Render every text line in the records below as a Markdown table with the columns Row and Line, numbering the rows and omitting blank lines. Leave the pictures out of the table.
◇ ◇ ◇ ◇
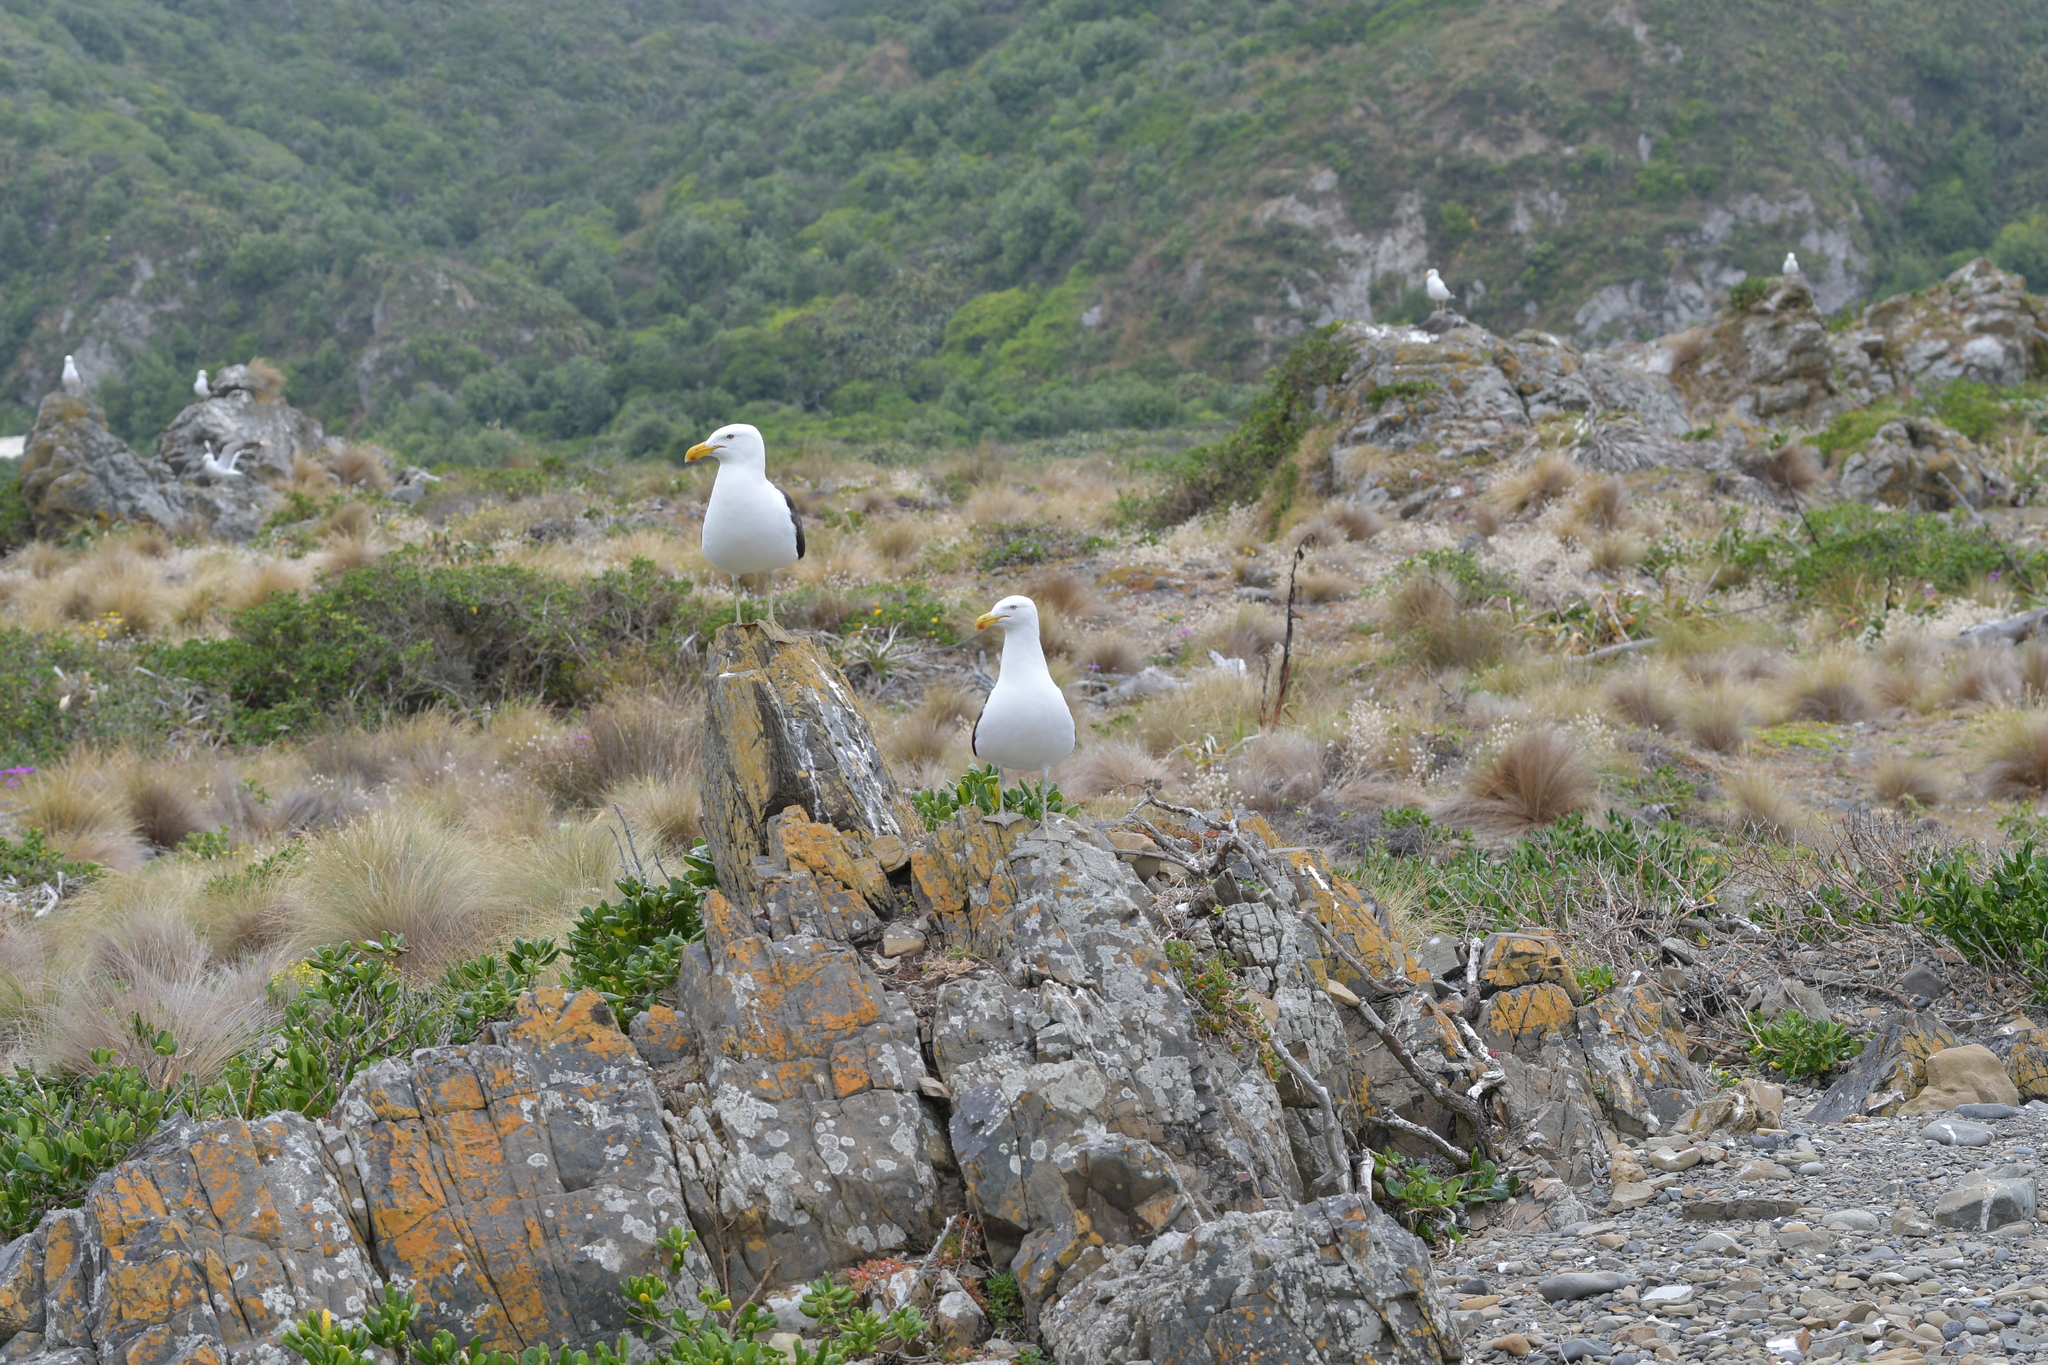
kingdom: Animalia
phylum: Chordata
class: Aves
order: Charadriiformes
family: Laridae
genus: Larus
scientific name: Larus dominicanus
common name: Kelp gull
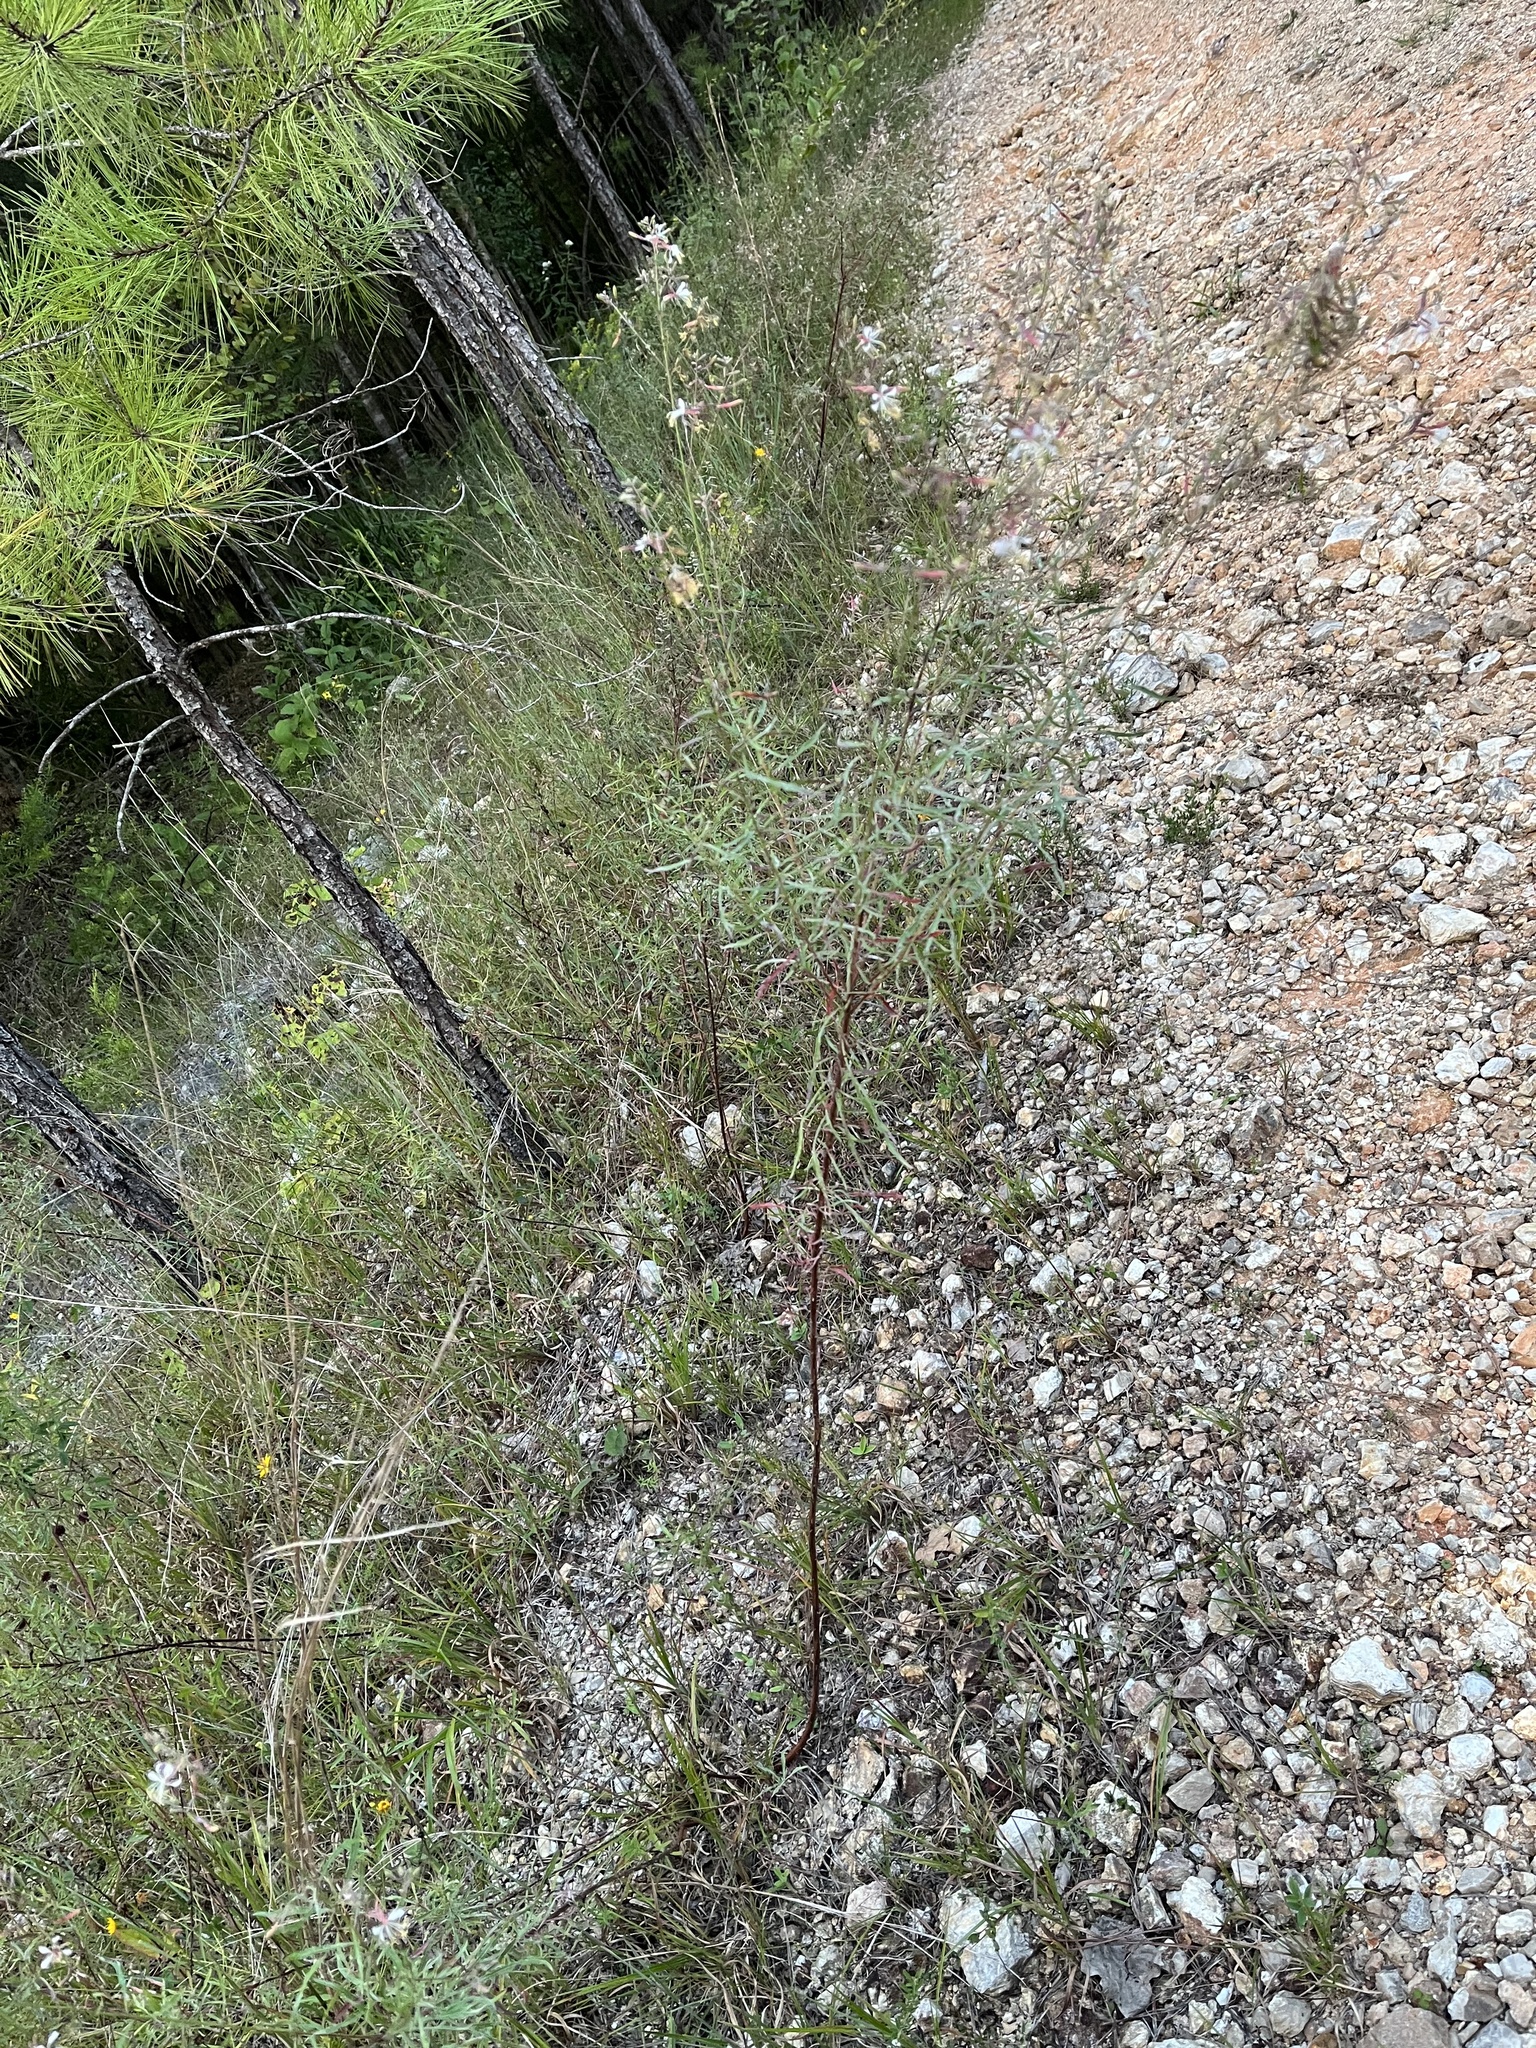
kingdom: Plantae
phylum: Tracheophyta
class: Magnoliopsida
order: Myrtales
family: Onagraceae
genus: Oenothera
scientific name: Oenothera filipes
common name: Slenderstalk beeblossom
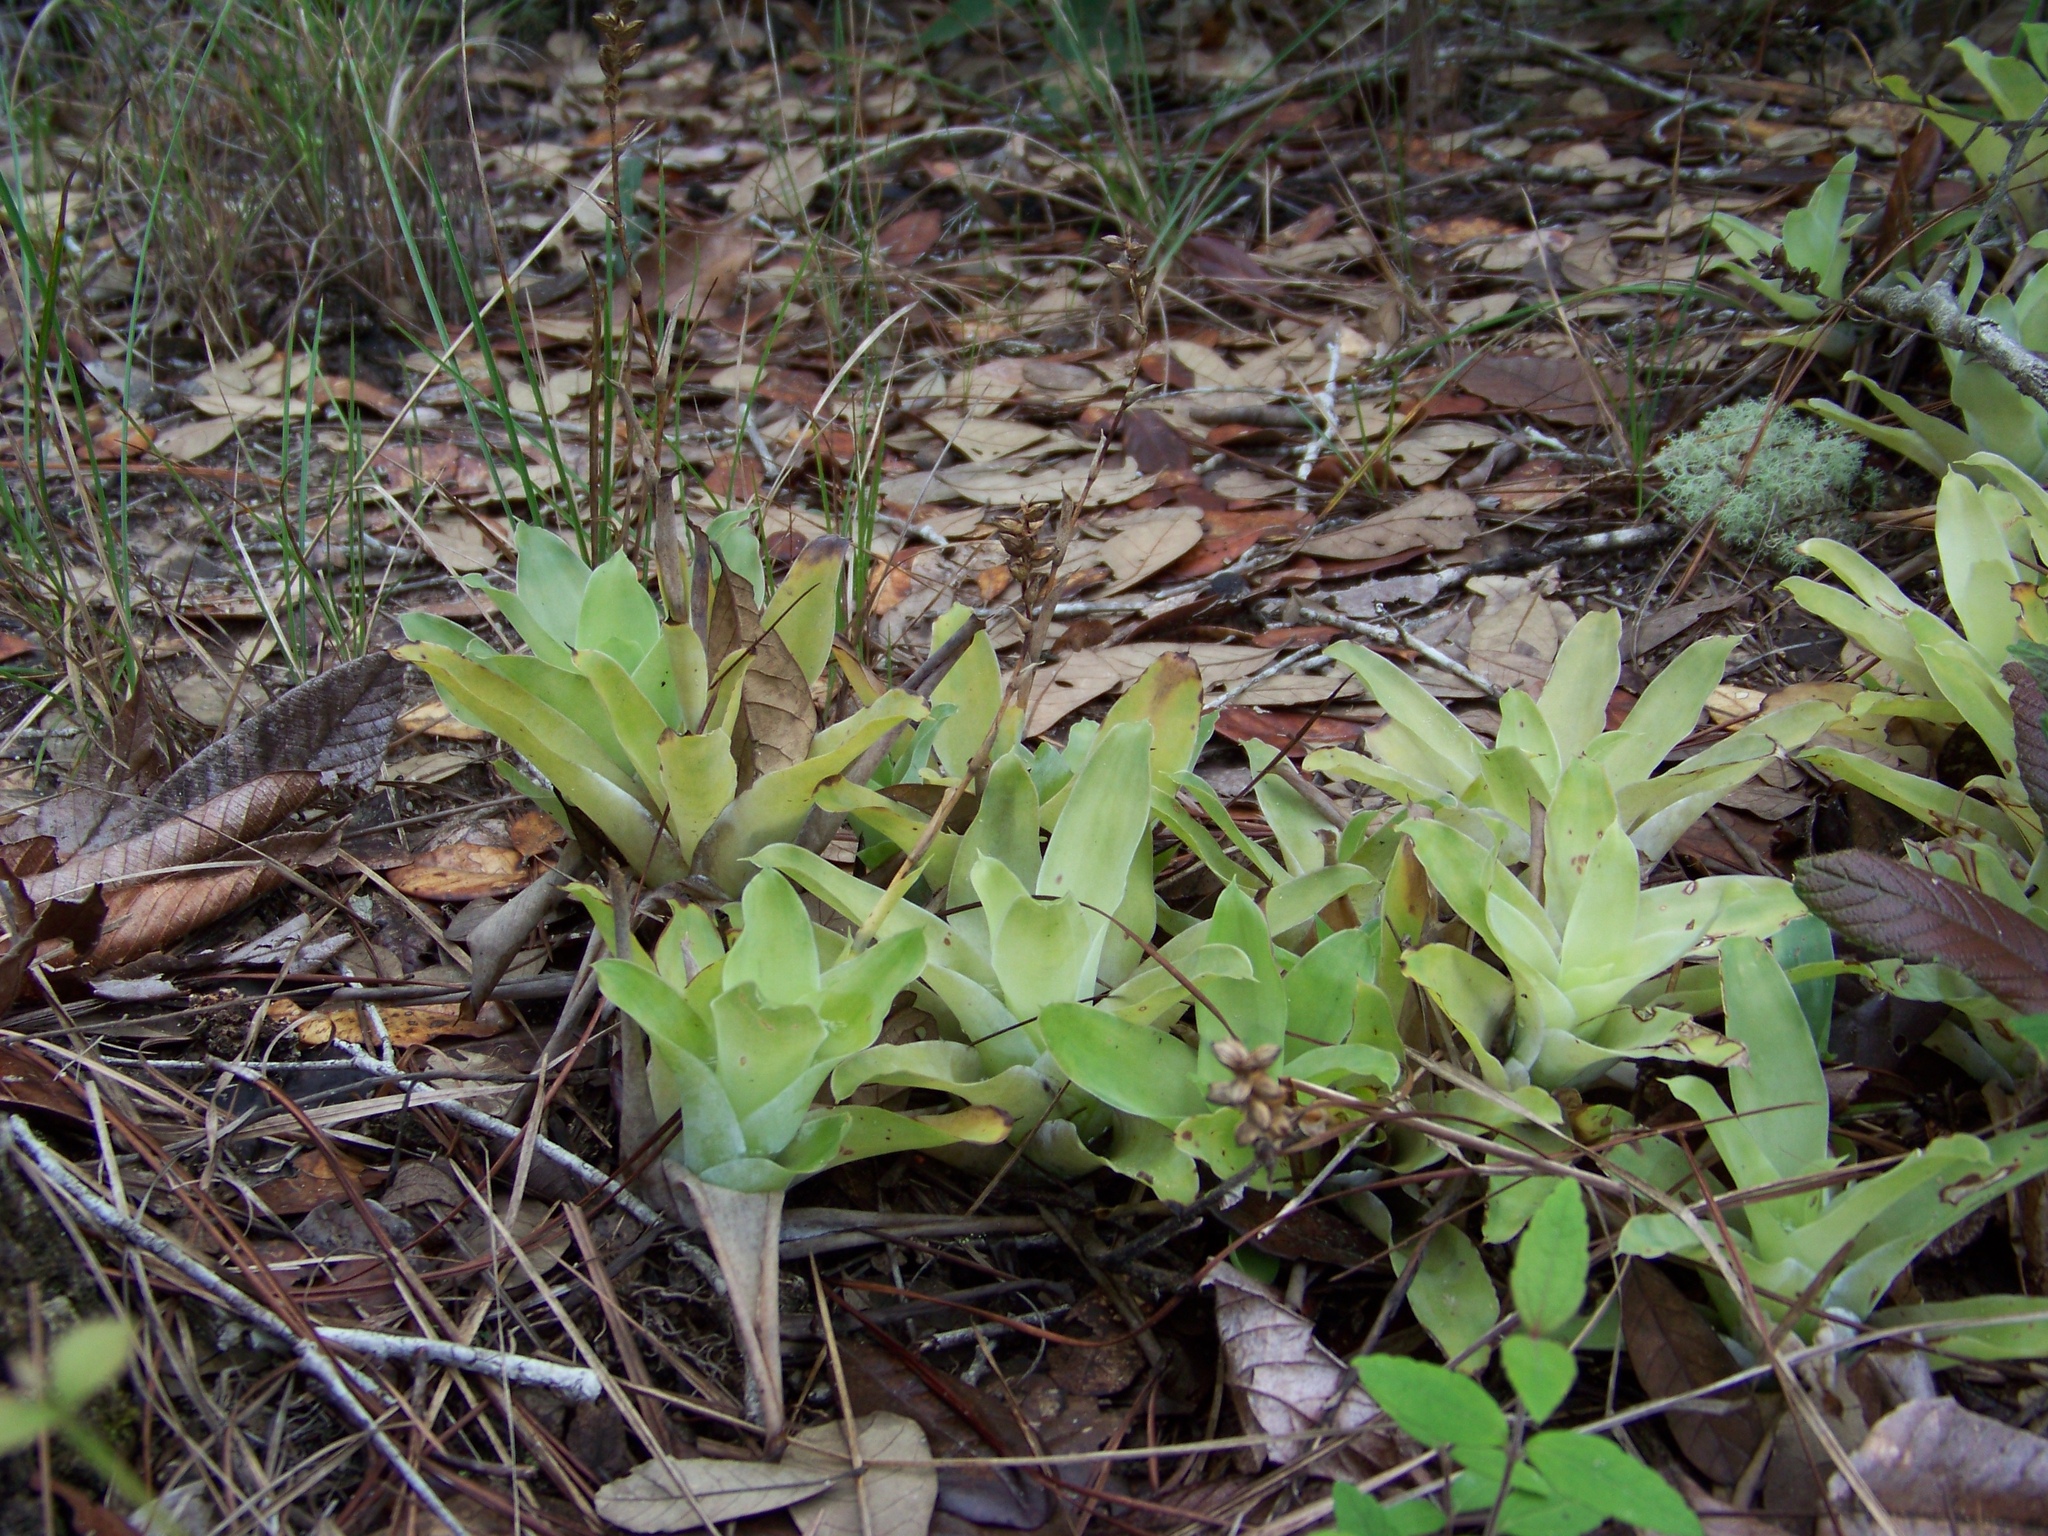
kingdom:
◇ ◇ ◇ ◇
* Correct result *
| Row | Line |
|---|---|
| 1 | kingdom: Animalia |
| 2 | phylum: Chordata |
| 3 | class: Aves |
| 4 | order: Charadriiformes |
| 5 | family: Laridae |
| 6 | genus: Larus |
| 7 | scientific name: Larus dominicanus |
| 8 | common name: Kelp gull |
| 9 | kingdom: Plantae |
| 10 | phylum: Tracheophyta |
| 11 | class: Magnoliopsida |
| 12 | order: Myrtales |
| 13 | family: Onagraceae |
| 14 | genus: Oenothera |
| 15 | scientific name: Oenothera filipes |
| 16 | common name: Slenderstalk beeblossom |
| 17 | kingdom: |